DATA FOR PROCESSING -
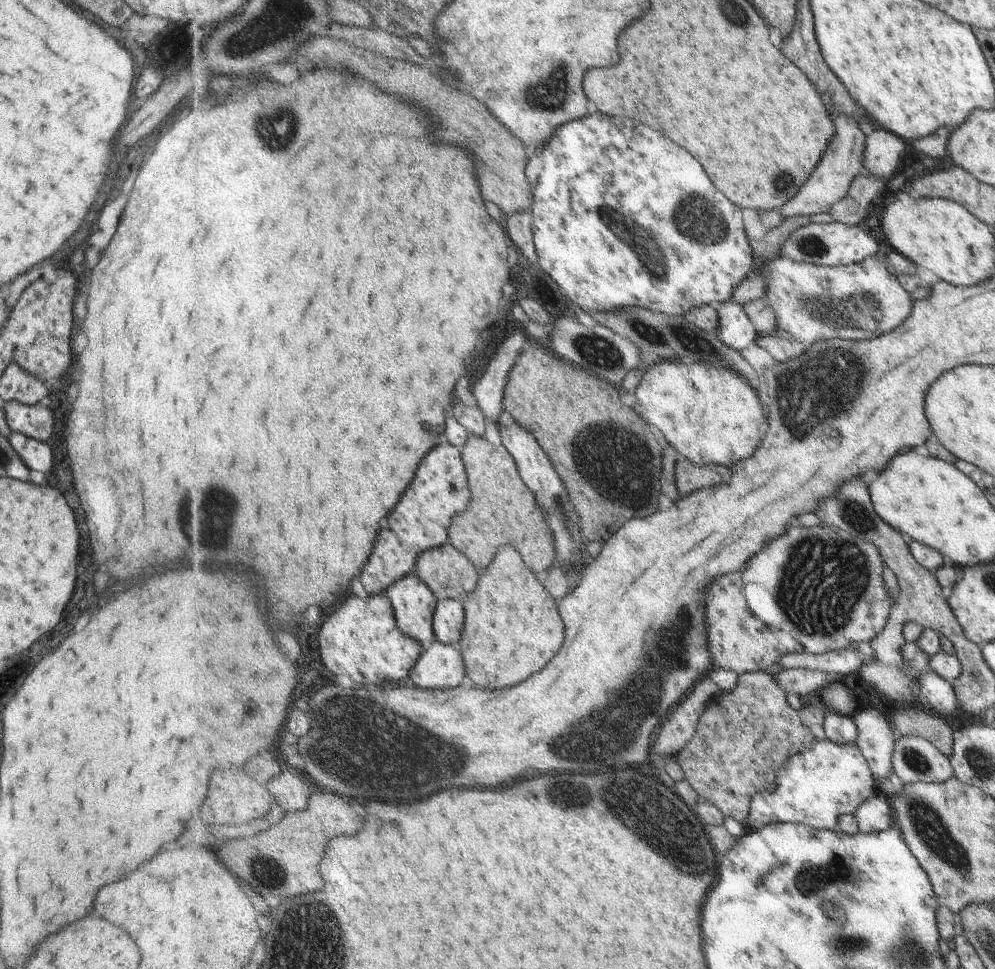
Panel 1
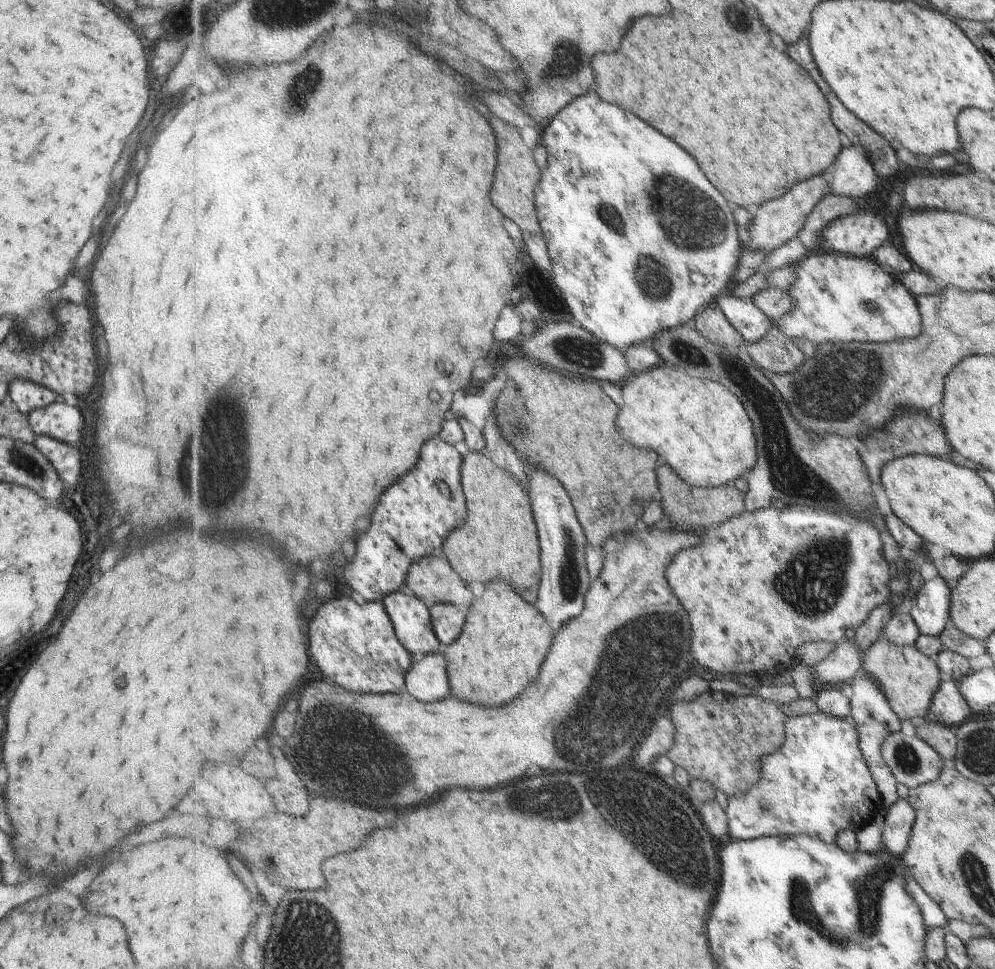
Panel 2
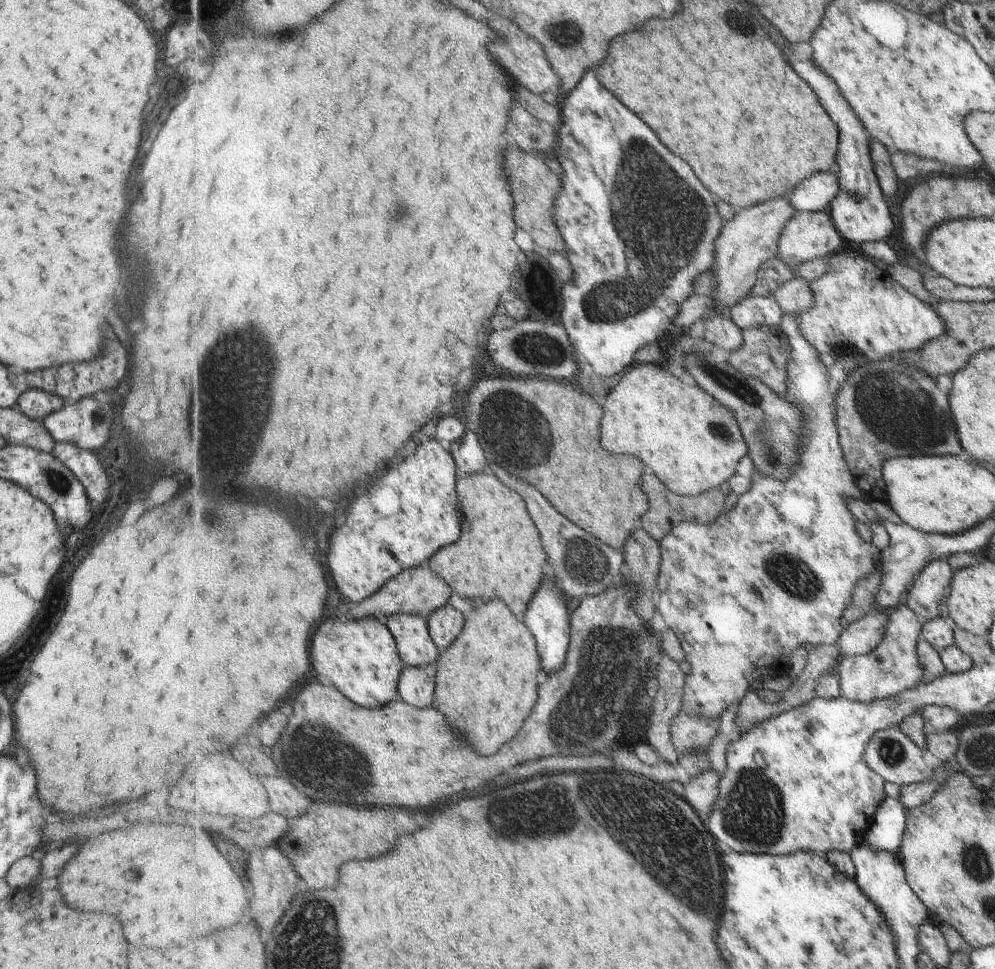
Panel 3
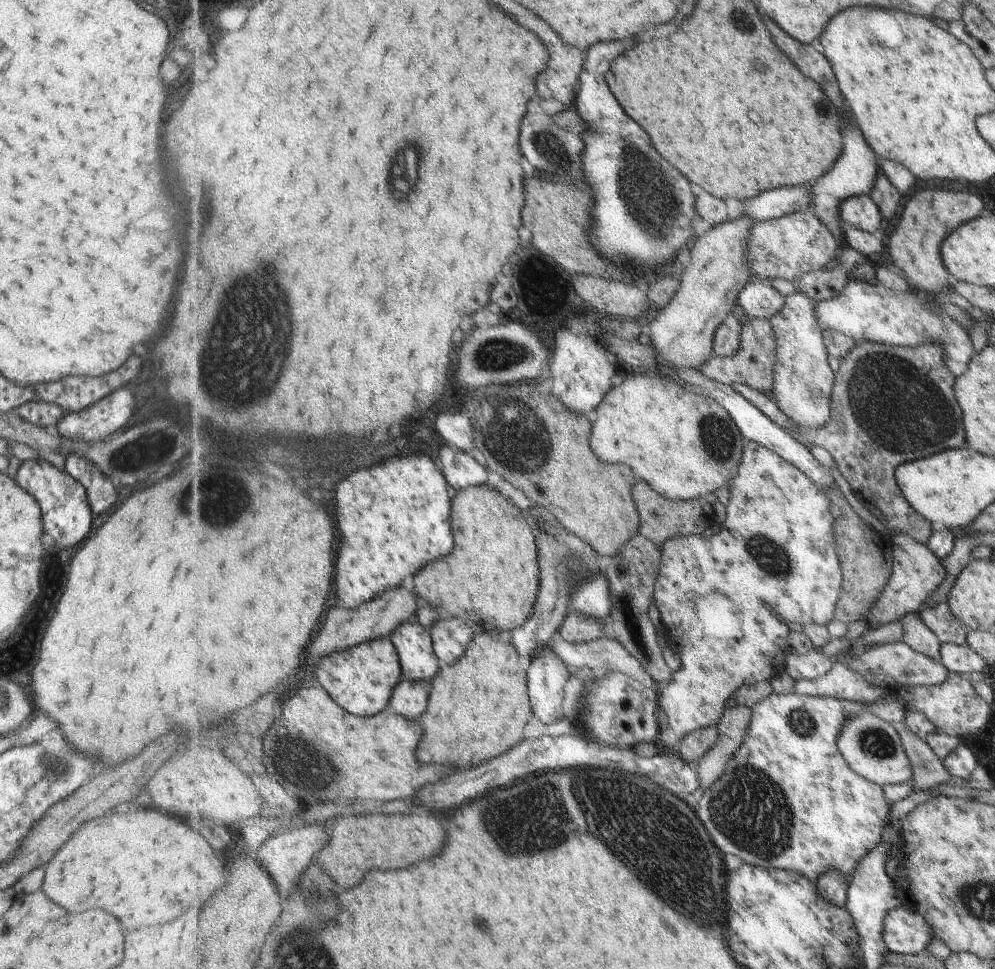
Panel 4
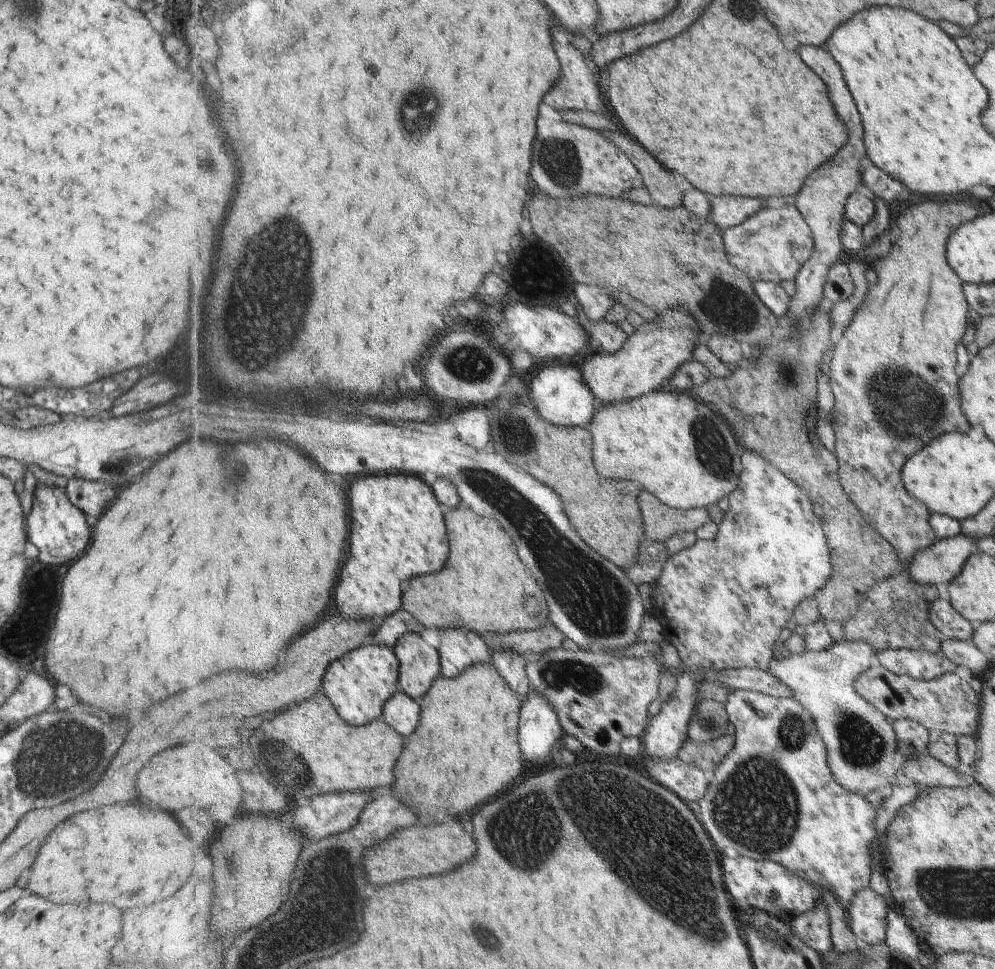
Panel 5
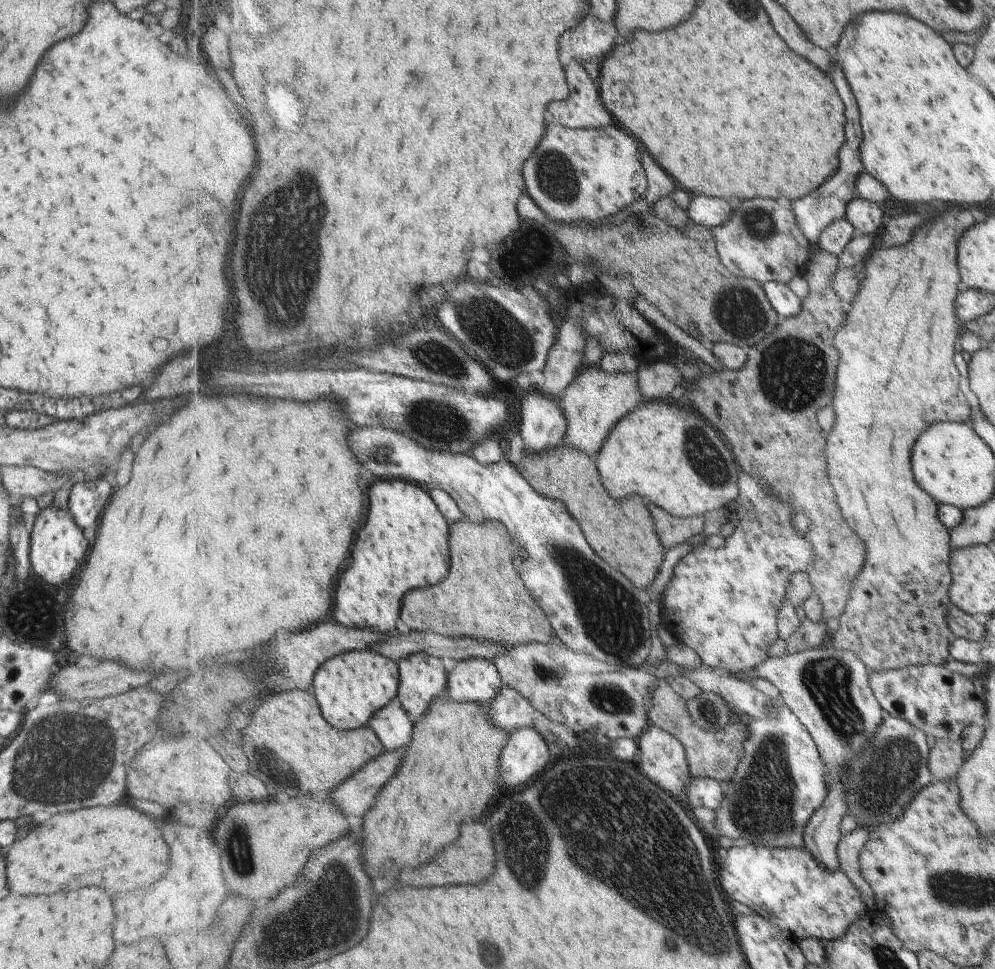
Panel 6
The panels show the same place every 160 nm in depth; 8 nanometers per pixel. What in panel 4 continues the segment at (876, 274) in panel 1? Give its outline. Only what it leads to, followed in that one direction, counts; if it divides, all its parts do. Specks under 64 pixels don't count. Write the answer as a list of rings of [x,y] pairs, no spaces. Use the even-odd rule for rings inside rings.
[[[854,276],[837,298],[819,302],[817,316],[823,330],[835,330],[839,334],[851,337],[854,342],[867,340],[889,346],[919,346],[927,342],[939,344],[939,348],[943,350],[943,362],[955,372],[955,376],[961,376],[967,370],[969,360],[975,354],[970,336],[937,306],[929,304],[927,300],[911,292],[897,294],[893,290],[883,288],[881,284],[865,282],[865,279],[857,280]],[[891,306],[893,314],[887,314]]]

INSTRUCTIONS TO FOLLOW - Set down the whole listing exactly as given, except for the pictures.

RESULT OF THIS TASK -
Panel 1
Panel 2
Panel 3
Panel 4
Panel 5
Panel 6
The panels show the same place every 160 nm in depth; 8 nanometers per pixel. What in panel 4 continues the segment at (876, 274) in panel 1? Give its outline. Only what it leads to, followed in that one direction, counts; if it divides, all its parts do. Specks under 64 pixels don't count. Write the answer as a list of rings of [x,y] pairs, no spaces. Use the even-odd rule for rings inside rings.
[[[854,276],[837,298],[819,302],[817,316],[823,330],[835,330],[839,334],[851,337],[854,342],[867,340],[889,346],[919,346],[927,342],[939,344],[939,348],[943,350],[943,362],[955,372],[955,376],[961,376],[967,370],[969,360],[975,354],[970,336],[937,306],[929,304],[927,300],[911,292],[897,294],[893,290],[883,288],[881,284],[865,282],[865,279],[857,280]],[[891,306],[893,314],[887,314]]]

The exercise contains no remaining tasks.